→ **GIVEN INFORMATION**:
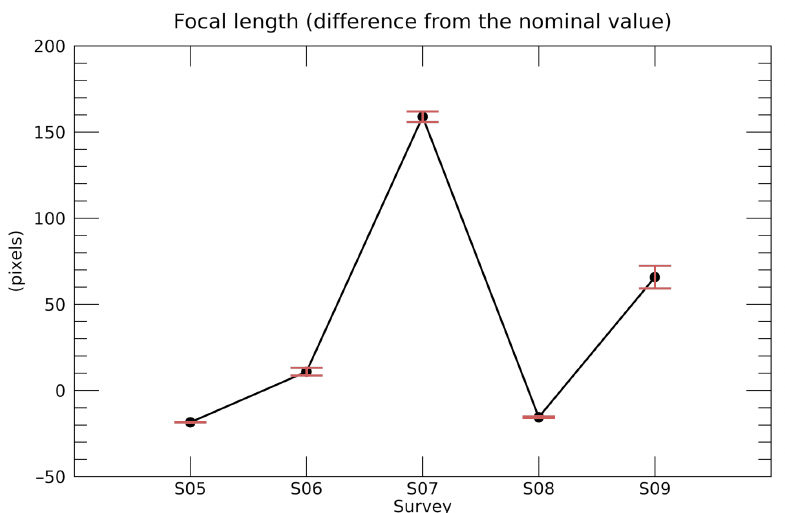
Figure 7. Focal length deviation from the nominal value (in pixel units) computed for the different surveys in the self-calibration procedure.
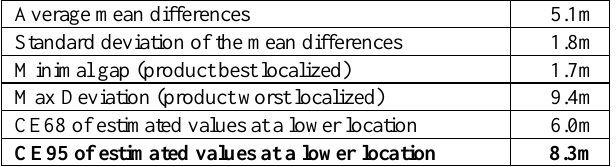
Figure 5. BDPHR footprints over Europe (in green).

--

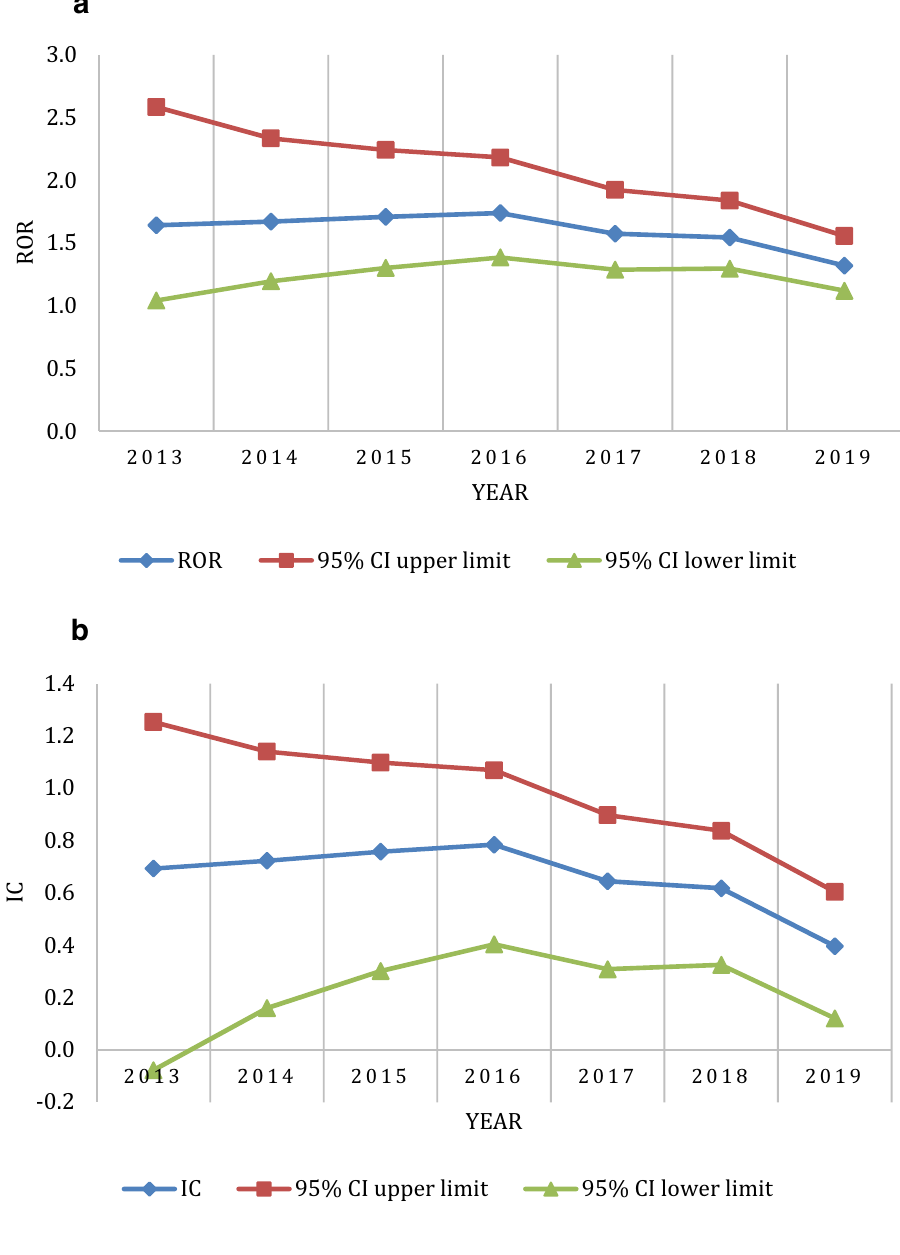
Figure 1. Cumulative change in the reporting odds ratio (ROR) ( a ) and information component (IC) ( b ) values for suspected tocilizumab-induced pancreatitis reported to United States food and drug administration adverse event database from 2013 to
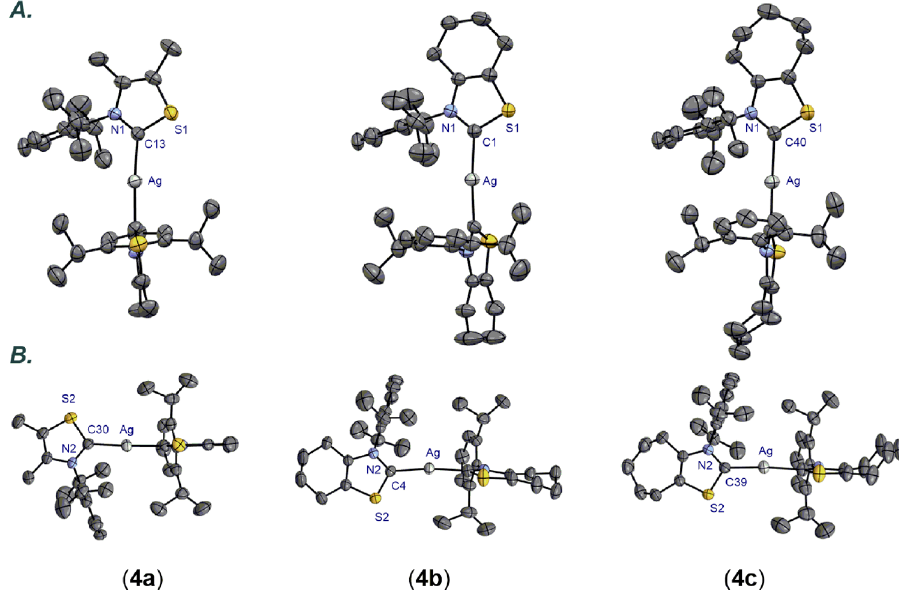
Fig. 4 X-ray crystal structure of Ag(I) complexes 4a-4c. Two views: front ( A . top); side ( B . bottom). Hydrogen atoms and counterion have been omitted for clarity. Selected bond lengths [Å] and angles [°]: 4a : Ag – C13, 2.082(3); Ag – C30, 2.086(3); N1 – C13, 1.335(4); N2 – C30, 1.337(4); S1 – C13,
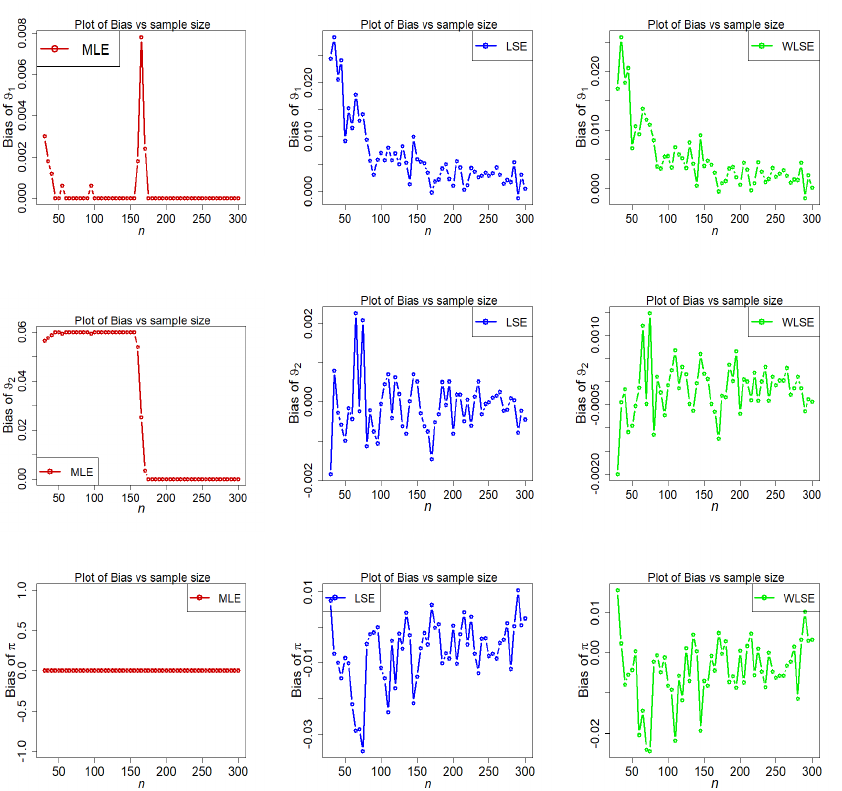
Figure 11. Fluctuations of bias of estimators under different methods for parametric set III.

→ **PROMPT**:
Report every line of the entries that carries the word "Figure".

→ **EXERCISE RESULT**:
Figure 7. Focal length deviation from the nominal value (in pixel units) computed for the different surveys in the self-calibration procedure.
Figure 5. BDPHR footprints over Europe (in green).
Figure 1. Cumulative change in the reporting odds ratio (ROR) ( a ) and information component (IC) ( b ) values for suspected tocilizumab-induced pancreatitis reported to United States food and drug administration adverse event database from 2013 to
Figure 11. Fluctuations of bias of estimators under different methods for parametric set III.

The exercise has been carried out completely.